What is expected: Return every entry exactly as written, with the pictures removed.

Records provided:

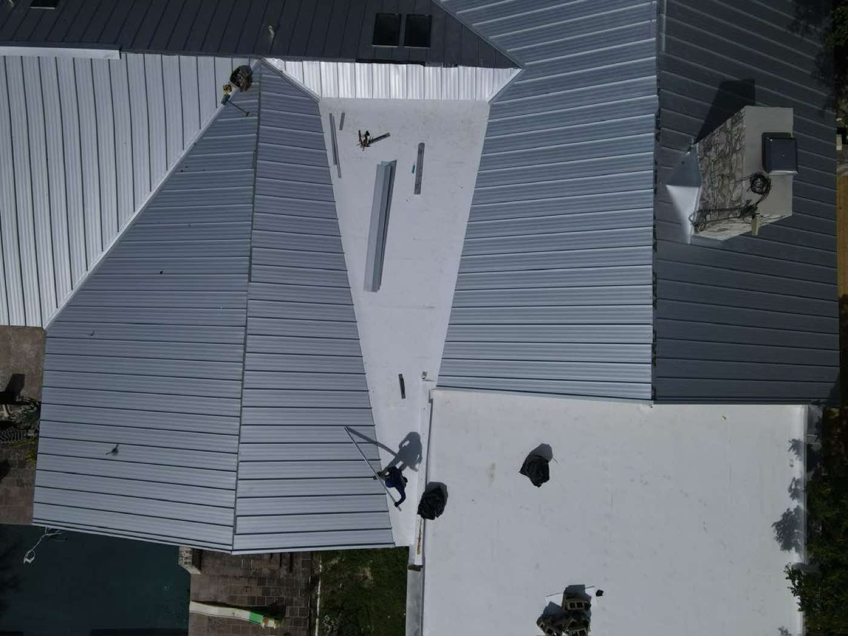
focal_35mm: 24
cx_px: 424
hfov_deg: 71.6
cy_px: 318
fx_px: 588
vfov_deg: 56.8
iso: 100
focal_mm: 4.5
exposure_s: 1/4000
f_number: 2.8
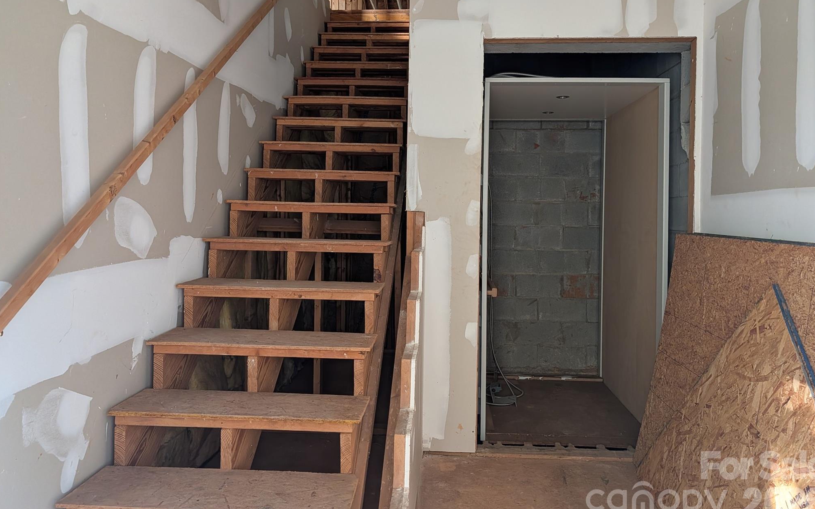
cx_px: 414
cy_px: 218
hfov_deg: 70.4
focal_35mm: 26
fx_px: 577
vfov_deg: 47.4
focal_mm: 6.9
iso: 473
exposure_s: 1/110
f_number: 1.68
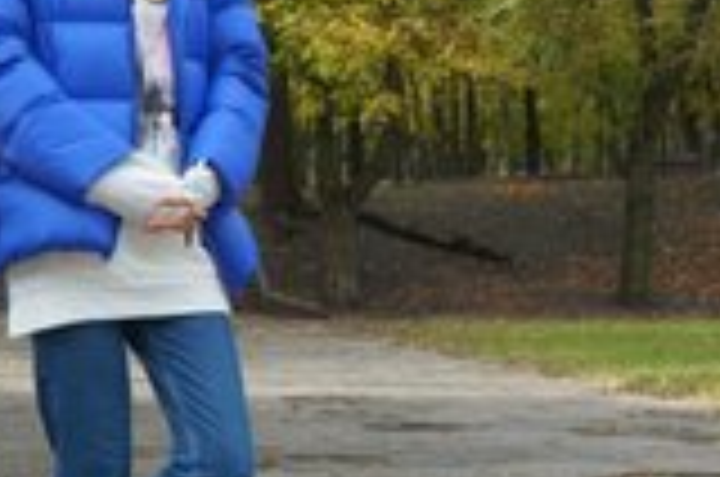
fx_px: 1722
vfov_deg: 15.8
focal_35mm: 86
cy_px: 238
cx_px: 472
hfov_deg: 23.5
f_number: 4
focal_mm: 23
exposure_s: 1/200
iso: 100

Written solution:
focal_35mm: 24
cx_px: 424
hfov_deg: 71.6
cy_px: 318
fx_px: 588
vfov_deg: 56.8
iso: 100
focal_mm: 4.5
exposure_s: 1/4000
f_number: 2.8
cx_px: 414
cy_px: 218
hfov_deg: 70.4
focal_35mm: 26
fx_px: 577
vfov_deg: 47.4
focal_mm: 6.9
iso: 473
exposure_s: 1/110
f_number: 1.68
fx_px: 1722
vfov_deg: 15.8
focal_35mm: 86
cy_px: 238
cx_px: 472
hfov_deg: 23.5
f_number: 4
focal_mm: 23
exposure_s: 1/200
iso: 100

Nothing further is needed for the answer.